Dempsey's rating reflects the fact that he scored a goal with his only shot on goal. On average about one in four shots on goal is a goal.

NoSix
10 Jun 2007, 04:33 AM
Good stuff, NoSix. What league data are you using for your constants? MLS?

I used three seasons of EPL data (Optastats), this season and two older ones scrounged from the depths of my hard drive. If anyone has more seasons archived somewhere, please PM me.

OWN(yewu)ED
10 Jun 2007, 04:45 AM
I believe the example he provided was for the offensive statistics, not the defensive ones. The only two variables he showed in the example were passes and shots.
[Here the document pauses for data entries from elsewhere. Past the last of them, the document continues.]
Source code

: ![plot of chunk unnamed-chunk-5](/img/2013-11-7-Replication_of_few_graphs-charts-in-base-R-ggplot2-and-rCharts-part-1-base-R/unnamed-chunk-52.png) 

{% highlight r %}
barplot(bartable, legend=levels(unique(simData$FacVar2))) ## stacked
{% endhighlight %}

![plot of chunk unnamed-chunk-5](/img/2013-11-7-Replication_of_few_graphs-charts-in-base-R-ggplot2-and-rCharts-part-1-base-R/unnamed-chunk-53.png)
I thought that was kinda assumed as an obvious as well. Guess i was wrong.

no, its not a good value rater for your keep. But give the man some credit he did his homework on this one.

NoSix
10 Jun 2007, 04:56 AM
I like statistics, however game breaking plays don't show up in your analysis.


No, they don't, but we have TV highlights to serve that purpose. The models proposed here are more of a step towards an objective match rating, if you will, that attempts to encompass the entirety of a players contribution to a match.
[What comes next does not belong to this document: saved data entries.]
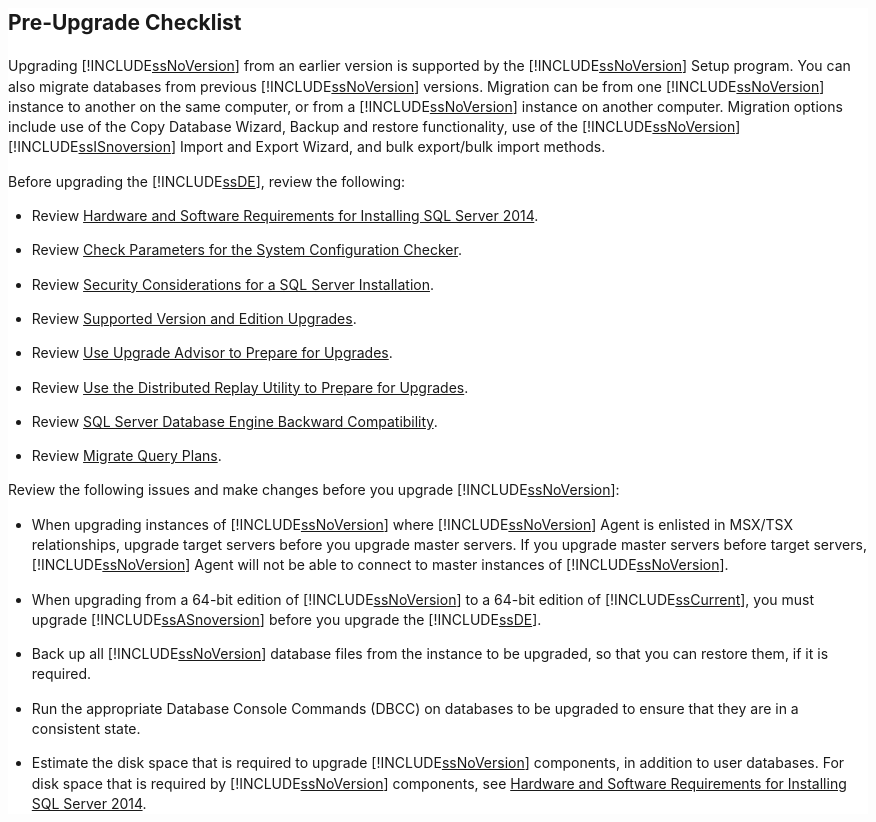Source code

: ## Pre-Upgrade Checklist  
 Upgrading [!INCLUDE[ssNoVersion](../../includes/ssnoversion-md.md)] from an earlier version is supported by the [!INCLUDE[ssNoVersion](../../includes/ssnoversion-md.md)] Setup program. You can also migrate databases from previous [!INCLUDE[ssNoVersion](../../includes/ssnoversion-md.md)] versions. Migration can be from one [!INCLUDE[ssNoVersion](../../includes/ssnoversion-md.md)] instance to another on the same computer, or from a [!INCLUDE[ssNoVersion](../../includes/ssnoversion-md.md)] instance on another computer. Migration options include use of the Copy Database Wizard, Backup and restore functionality, use of the [!INCLUDE[ssNoVersion](../../includes/ssnoversion-md.md)][!INCLUDE[ssISnoversion](../../includes/ssisnoversion-md.md)] Import and Export Wizard, and bulk export/bulk import methods.  
  
 Before upgrading the [!INCLUDE[ssDE](../../includes/ssde-md.md)], review the following:  
  
-   Review [Hardware and Software Requirements for Installing SQL Server 2014](../../sql-server/install/hardware-and-software-requirements-for-installing-sql-server.md).  
  
-   Review [Check Parameters for the System Configuration Checker](check-parameters-for-the-system-configuration-checker.md).  
  
-   Review [Security Considerations for a SQL Server Installation](../../sql-server/install/security-considerations-for-a-sql-server-installation.md).  
  
-   Review [Supported Version and Edition Upgrades](supported-version-and-edition-upgrades.md).  
  
-   Review [Use Upgrade Advisor to Prepare for Upgrades](../../sql-server/install/use-upgrade-advisor-to-prepare-for-upgrades.md).  
  
-   Review [Use the Distributed Replay Utility to Prepare for Upgrades](../../sql-server/install/use-the-distributed-replay-utility-to-prepare-for-upgrades.md).  
  
-   Review [SQL Server Database Engine Backward Compatibility](../sql-server-database-engine-backward-compatibility.md).  
  
-   Review [Migrate Query Plans](change-the-database-compatibility-mode-and-use-the-query-store.md).  
  
 Review the following issues and make changes before you upgrade [!INCLUDE[ssNoVersion](../../includes/ssnoversion-md.md)]:  
  
-   When upgrading instances of [!INCLUDE[ssNoVersion](../../includes/ssnoversion-md.md)] where [!INCLUDE[ssNoVersion](../../includes/ssnoversion-md.md)] Agent is enlisted in MSX/TSX relationships, upgrade target servers before you upgrade master servers. If you upgrade master servers before target servers, [!INCLUDE[ssNoVersion](../../includes/ssnoversion-md.md)] Agent will not be able to connect to master instances of [!INCLUDE[ssNoVersion](../../includes/ssnoversion-md.md)].  
  
-   When upgrading from a 64-bit edition of [!INCLUDE[ssNoVersion](../../includes/ssnoversion-md.md)] to a 64-bit edition of [!INCLUDE[ssCurrent](../../includes/sscurrent-md.md)], you must upgrade [!INCLUDE[ssASnoversion](../../includes/ssasnoversion-md.md)] before you upgrade the [!INCLUDE[ssDE](../../includes/ssde-md.md)].  
  
-   Back up all [!INCLUDE[ssNoVersion](../../includes/ssnoversion-md.md)] database files from the instance to be upgraded, so that you can restore them, if it is required.  
  
-   Run the appropriate Database Console Commands (DBCC) on databases to be upgraded to ensure that they are in a consistent state.  
  
-   Estimate the disk space that is required to upgrade [!INCLUDE[ssNoVersion](../../includes/ssnoversion-md.md)] components, in addition to user databases. For disk space that is required by [!INCLUDE[ssNoVersion](../../includes/ssnoversion-md.md)] components, see [Hardware and Software Requirements for Installing SQL Server 2014](../../sql-server/install/hardware-and-software-requirements-for-installing-sql-server.md).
I would trade 50 good passes for one good shot that goes into the back of the net or the pass that leads to the goal.


I congratulate you on your good intuition. The EPL data indicates that it takes about 59 good passes to equal 1 shot on goal.

NoSix
10 Jun 2007, 05:04 AM
I think there may be something wrong with them right now. For example, Bradley and Bocanegra, both with 58 successful passes and 1 successful shot each, should be scoring higher than Feilhaber, who has slightly fewer passes (54) and 1 shot.
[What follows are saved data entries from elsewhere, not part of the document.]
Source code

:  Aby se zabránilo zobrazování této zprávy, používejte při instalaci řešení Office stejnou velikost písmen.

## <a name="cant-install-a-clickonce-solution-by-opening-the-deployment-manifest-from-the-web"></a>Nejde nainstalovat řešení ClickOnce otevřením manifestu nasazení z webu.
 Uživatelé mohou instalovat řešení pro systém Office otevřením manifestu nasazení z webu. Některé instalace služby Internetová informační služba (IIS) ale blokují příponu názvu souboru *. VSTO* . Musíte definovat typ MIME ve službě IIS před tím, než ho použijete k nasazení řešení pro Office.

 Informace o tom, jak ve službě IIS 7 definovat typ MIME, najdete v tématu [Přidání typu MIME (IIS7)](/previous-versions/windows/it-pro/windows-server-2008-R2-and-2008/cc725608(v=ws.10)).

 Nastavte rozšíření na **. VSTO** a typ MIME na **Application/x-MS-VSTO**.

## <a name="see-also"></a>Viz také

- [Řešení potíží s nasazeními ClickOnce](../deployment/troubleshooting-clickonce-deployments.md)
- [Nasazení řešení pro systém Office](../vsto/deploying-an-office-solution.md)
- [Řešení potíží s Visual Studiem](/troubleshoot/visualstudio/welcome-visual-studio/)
Feilhaber completed his 54 passes and 1 shot in only 80 minutes, while Bradley and Bocanegra went 90. Perhaps I should have mentioned that individual player stats are normalized to 90 min in calculating the ratings, since teams always play 90 min matches.

NoSix
10 Jun 2007, 05:13 AM
Since the model is showing the weight of team play, I think you should always expect the scorers to have less than a full goal in game contribution.

A player's goal equivalents would exceed one if they were to generate 4 shots on goal, or even 3 shots on goal depending on the number of passes completed.